Le traité a été spécialement rédigé pour pouvoir être ratifié sans référendum. Il retient de nombreuses innovations qui figuraient dans la Constitution rejetée en 2005 par les Français et les Néerlandais, mais évite le mot Constitution et supprime tout ce qui semblait donner à l'Union européenne les apparences d'un super-Etat (hymne et drapeau européens, notamment).

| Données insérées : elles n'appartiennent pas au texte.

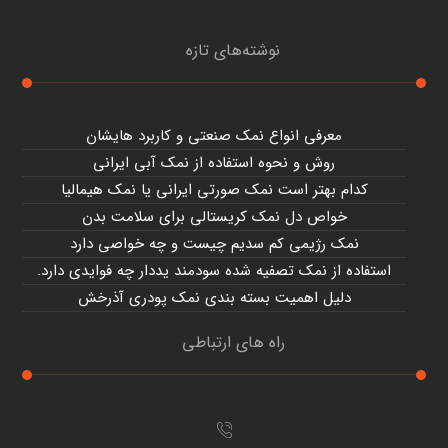
نوشته‌های تازه
معرفی انواع نمک صنعتی و کاربرد هایشان
روش و نحوه استفاده از نمک آبی ایرانی
کدام بهتر است نمک صورتی ایرانی یا نمک هیمالیا
خواص دل نمک کریستالی برای سلامت بدن
نمک رژیمی کم سدیم چیست و چه خواصی دارد
استفاده از نمک تصفیه شده سودمند یددار چه فوایدی دارد.
دلیل اهمیت بسته بندی نمک پودری آذرخش
راه های ارتباطی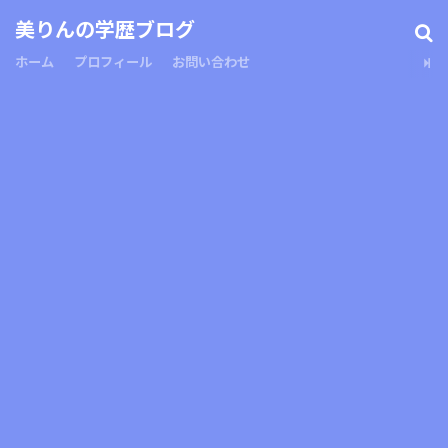
美りんの学歴ブログ
ホーム
プロフィール
お問い合わせ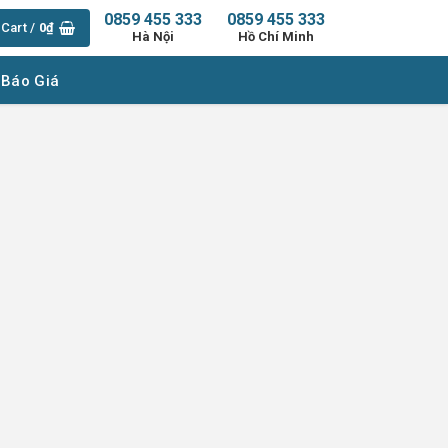
0859 455 333
0859 455 333
Cart /
0
₫
Hà Nội
Hồ Chí Minh
 Báo Giá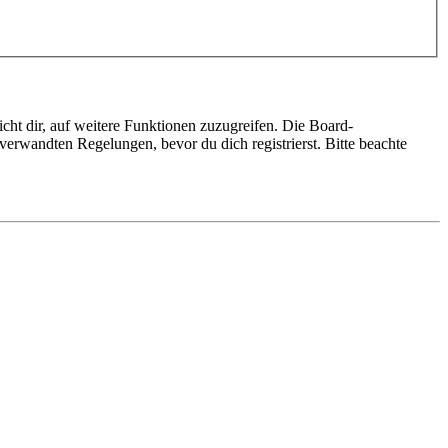
cht dir, auf weitere Funktionen zuzugreifen. Die Board-
erwandten Regelungen, bevor du dich registrierst. Bitte beachte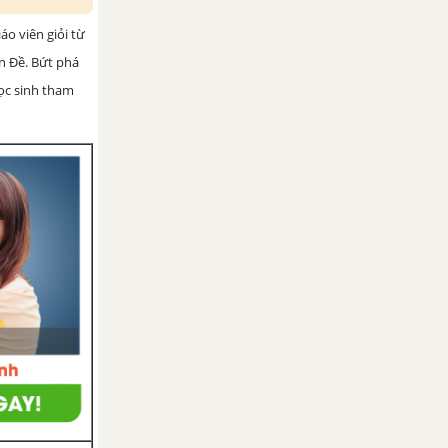
iáo viên giỏi từ
ện Đề. Bứt phá
học sinh tham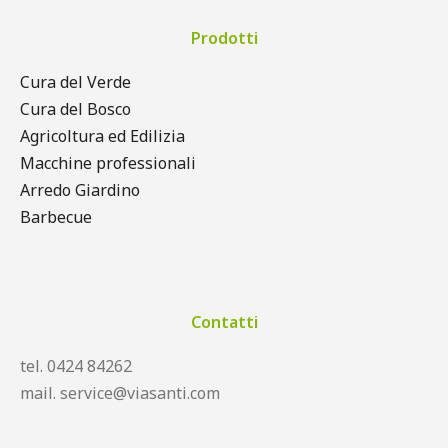
Prodotti
Cura del Verde
Cura del Bosco
Agricoltura ed Edilizia
Macchine professionali
Arredo Giardino
Barbecue
Contatti
tel. 0424 84262
mail. service@viasanti.com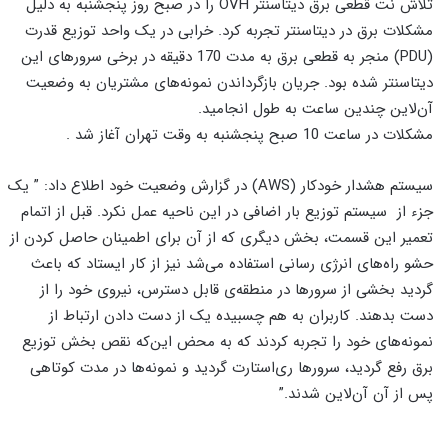
تلاش نت قطعی برق دیتاسنتر OVH را در صبح روز پنجشنبه به دلیل
مشکلات برق در دیتاسنتر تجربه کرد. خرابی در یک واحد توزیع قدرت
(PDU) منجر به قطعی برق به مدت 170 دقیقه در برخی سرورهای این
دیتاسنتر شده بود. جریان بازگرداندن نمونه‌های مشتریان به وضعیت
آن‌لاین چندین ساعت به طول انجامید.
مشکلات در ساعت 10 صبح پنجشنبه به وقت تهران آغاز شد .
سیستم هشدار خودکار (AWS) در گزارش وضعیت خود اطلاع داد: ” یک
جزء از سیستم توزیع بار اضافی در این ناحیه عمل نکرد. قبل از اتمام
تعمیر این قسمت، بخش دیگری که از آن برای اطمینان حاصل کردن از
حشو راه‌های انرژی رسانی استفاده می‌شد نیز از کار ایستاد که باعث
گردید بخشی از سرورها در منطقه‌ی قابل دسترس، نیروی خود را از
دست بدهند. کاربران به هم چسبیده یک از دست دادن ارتباط از
نمونه‌های خود را تجربه کردند که به محض این‌که نقص بخش توزیع
برق رفع گردید، سرورها ری‌استارت گردید و نمونه‌ها در مدت کوتاهی
پس از آن آن‌لاین شدند.”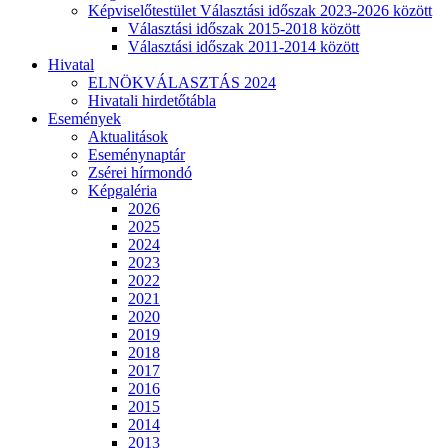
Képviselőtestület Választási időszak 2023-2026 között
Választási időszak 2015-2018 között
Választási időszak 2011-2014 között
Hivatal
ELNÖKVÁLASZTÁS 2024
Hivatali hirdetőtábla
Események
Aktualitások
Eseménynaptár
Zsérei hírmondó
Képgaléria
2026
2025
2024
2023
2022
2021
2020
2019
2018
2017
2016
2015
2014
2013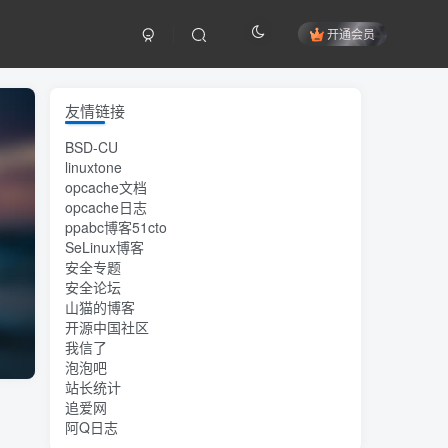
开通会员
友情链接
BSD-CU
linuxtone
opcache文档
opcache日志
ppabc博客51cto
SeLinux博客
安全专题
安全论坛
山猫的博客
开源中国社区
我信了
泡泡吧
站长统计
追爱网
阿Q日志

Seule l'Irlande est tenue d'organiser une consultation populaire sur ce texte. En Grande-Bretagne, les eurosceptiques en réclament un. Mais le premier ministre Gordon Brown a rejeté ces appels jeudi à Lisbonne.

Après de longs apartés entre Nicolas Sarkozy, Romano Prodi et Lech Kaczynski, Rome et Varsovie ont finalement obtenu satisfaction.

Les frères Kaczynski, qui menaçaient de faire capoter ce compromis, ont ainsi obtenu l'inscription dans un protocole annexé au traité du mécanisme dit d’Ioanina, qui permet de continuer des négociations en cas de mise en minorité d'un pays membre au Conseil européen.

Les dirigeants européens ont aussi accepté de demander à la Cour européenne de justice de créer trois postes d'avocats généraux, dont l’un réservé à la Pologne.

Quant à l’Italie, elle a obtenu un eurodéputé supplémentaire, le nombre d'eurodéputés passant à «750 plus le président» du Parlement, selon l'artifice trouvé par les 27, qui met les Italiens à parité avec les Britanniques et avec seulement un député de moins que la France.

Le texte, incompréhensible pour les non-juristes, devra encore être traduit dans les 23 langues de l'UE. Sa signature est prévue le 13 décembre à Lisbonne.